Directions: Copy out verbatim the stretch of the items from their very beginning through the line that contains "List each element's", with both ends included.

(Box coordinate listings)
* * * * *
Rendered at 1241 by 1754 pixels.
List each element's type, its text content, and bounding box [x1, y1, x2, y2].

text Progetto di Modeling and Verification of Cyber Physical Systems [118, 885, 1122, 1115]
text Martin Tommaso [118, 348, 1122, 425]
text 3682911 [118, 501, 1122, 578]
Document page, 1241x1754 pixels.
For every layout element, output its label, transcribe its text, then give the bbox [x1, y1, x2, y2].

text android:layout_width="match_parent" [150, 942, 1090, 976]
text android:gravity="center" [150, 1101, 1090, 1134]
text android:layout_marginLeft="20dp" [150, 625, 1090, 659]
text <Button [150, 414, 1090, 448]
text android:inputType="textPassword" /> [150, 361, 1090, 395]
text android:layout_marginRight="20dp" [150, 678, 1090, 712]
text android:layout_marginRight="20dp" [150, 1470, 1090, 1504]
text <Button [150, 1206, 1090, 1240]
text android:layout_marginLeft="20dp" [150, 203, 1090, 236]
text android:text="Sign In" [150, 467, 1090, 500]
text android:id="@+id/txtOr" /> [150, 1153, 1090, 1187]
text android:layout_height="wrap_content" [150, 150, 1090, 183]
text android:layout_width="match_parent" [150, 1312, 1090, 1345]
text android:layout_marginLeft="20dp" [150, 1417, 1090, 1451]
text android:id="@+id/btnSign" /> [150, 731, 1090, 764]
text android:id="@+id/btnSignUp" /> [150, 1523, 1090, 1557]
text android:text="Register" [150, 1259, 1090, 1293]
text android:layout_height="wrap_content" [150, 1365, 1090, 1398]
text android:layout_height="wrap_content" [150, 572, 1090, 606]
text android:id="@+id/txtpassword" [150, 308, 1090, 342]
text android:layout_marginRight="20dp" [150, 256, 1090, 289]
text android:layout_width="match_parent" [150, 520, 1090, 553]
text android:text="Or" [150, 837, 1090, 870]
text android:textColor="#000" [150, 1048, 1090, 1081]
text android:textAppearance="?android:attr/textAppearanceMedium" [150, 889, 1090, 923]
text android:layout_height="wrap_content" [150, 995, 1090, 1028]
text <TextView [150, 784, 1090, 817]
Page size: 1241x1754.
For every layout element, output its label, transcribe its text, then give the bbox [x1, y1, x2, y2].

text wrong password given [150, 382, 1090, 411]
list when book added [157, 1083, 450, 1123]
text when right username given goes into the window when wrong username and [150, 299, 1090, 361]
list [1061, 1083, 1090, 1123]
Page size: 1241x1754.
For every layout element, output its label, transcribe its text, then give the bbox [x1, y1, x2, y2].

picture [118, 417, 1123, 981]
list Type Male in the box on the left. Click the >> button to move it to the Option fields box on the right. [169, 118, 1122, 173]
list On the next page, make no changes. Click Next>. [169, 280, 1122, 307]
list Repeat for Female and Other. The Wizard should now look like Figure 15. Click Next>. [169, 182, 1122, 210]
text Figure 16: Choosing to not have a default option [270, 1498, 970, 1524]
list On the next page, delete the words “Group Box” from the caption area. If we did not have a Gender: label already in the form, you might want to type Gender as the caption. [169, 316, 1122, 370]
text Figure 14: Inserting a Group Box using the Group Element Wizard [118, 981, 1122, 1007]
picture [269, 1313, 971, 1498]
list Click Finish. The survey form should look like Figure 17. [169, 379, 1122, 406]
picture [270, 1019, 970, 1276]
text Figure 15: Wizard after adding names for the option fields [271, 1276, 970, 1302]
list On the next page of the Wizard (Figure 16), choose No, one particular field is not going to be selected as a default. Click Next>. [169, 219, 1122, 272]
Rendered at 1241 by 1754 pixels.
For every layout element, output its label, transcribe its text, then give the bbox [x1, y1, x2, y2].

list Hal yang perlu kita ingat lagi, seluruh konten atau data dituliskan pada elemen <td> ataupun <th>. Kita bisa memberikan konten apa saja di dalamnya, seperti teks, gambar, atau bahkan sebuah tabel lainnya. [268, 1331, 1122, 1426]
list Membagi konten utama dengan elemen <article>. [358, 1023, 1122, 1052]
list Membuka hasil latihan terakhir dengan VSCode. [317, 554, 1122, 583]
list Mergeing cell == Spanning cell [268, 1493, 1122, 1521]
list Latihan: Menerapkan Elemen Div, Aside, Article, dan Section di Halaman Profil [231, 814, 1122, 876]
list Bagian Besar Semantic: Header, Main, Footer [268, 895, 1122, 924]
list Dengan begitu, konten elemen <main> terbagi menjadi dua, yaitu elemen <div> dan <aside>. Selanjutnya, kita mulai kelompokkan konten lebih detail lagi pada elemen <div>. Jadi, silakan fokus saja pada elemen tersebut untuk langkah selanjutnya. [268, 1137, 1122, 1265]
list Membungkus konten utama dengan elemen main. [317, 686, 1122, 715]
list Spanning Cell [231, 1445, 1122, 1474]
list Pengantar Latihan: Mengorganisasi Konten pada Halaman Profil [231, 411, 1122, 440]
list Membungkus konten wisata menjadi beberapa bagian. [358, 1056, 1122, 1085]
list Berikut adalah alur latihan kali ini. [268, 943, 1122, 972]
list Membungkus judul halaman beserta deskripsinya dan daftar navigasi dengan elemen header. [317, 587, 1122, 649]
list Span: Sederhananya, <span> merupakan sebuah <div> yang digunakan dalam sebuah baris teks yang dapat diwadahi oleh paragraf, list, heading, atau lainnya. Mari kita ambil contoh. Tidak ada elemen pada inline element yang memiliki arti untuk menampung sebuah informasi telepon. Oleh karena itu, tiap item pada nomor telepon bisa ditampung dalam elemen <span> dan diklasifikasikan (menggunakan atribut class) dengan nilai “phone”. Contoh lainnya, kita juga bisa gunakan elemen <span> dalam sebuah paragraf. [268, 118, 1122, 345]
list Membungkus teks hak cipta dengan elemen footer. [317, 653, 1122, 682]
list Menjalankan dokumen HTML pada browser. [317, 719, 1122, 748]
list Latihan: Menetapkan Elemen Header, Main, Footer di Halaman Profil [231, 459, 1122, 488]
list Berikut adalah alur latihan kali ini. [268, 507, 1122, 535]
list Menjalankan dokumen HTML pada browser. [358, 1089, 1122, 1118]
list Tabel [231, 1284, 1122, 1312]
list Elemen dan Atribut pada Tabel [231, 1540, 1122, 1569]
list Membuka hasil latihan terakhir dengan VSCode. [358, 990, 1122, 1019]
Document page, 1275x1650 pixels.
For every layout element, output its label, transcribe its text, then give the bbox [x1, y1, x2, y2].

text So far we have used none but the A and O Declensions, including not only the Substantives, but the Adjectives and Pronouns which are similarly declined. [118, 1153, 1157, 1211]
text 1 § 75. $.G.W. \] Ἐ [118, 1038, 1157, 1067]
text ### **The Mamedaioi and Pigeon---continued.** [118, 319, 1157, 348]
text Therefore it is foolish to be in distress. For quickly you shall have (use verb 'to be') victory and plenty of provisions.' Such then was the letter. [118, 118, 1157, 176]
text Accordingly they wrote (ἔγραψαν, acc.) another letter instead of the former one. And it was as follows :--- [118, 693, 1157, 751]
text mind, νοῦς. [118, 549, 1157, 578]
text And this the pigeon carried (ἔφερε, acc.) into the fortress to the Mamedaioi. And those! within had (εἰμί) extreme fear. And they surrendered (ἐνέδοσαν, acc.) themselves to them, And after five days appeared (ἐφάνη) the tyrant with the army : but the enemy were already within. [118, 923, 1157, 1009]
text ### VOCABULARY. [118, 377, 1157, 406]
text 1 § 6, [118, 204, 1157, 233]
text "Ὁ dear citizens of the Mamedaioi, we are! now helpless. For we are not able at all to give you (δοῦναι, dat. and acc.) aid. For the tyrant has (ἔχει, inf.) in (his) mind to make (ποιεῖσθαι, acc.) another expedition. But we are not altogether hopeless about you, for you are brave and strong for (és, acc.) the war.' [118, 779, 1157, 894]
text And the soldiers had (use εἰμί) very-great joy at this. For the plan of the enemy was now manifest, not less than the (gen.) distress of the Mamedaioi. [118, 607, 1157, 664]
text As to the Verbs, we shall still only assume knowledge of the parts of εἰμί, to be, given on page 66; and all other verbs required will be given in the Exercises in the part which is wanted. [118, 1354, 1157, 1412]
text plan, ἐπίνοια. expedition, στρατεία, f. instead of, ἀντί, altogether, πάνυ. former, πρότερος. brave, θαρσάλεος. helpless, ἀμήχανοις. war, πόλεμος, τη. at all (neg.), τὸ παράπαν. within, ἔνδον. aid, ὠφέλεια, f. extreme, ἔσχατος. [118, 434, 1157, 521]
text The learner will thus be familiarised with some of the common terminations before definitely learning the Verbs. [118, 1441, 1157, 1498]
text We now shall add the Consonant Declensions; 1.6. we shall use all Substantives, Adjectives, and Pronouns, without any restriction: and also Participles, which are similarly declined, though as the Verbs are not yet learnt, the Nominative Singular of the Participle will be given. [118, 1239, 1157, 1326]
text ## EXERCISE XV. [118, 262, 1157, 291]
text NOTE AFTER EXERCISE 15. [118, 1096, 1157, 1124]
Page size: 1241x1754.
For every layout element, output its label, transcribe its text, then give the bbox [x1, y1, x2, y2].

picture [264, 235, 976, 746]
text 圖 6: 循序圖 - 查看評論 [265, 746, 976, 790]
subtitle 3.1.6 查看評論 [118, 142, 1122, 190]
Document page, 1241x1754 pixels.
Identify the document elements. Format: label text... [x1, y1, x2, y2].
* * * * *
Solved problem:
Rendered at 1241 by 1754 pixels.
List each element's type, its text content, and bounding box [x1, y1, x2, y2].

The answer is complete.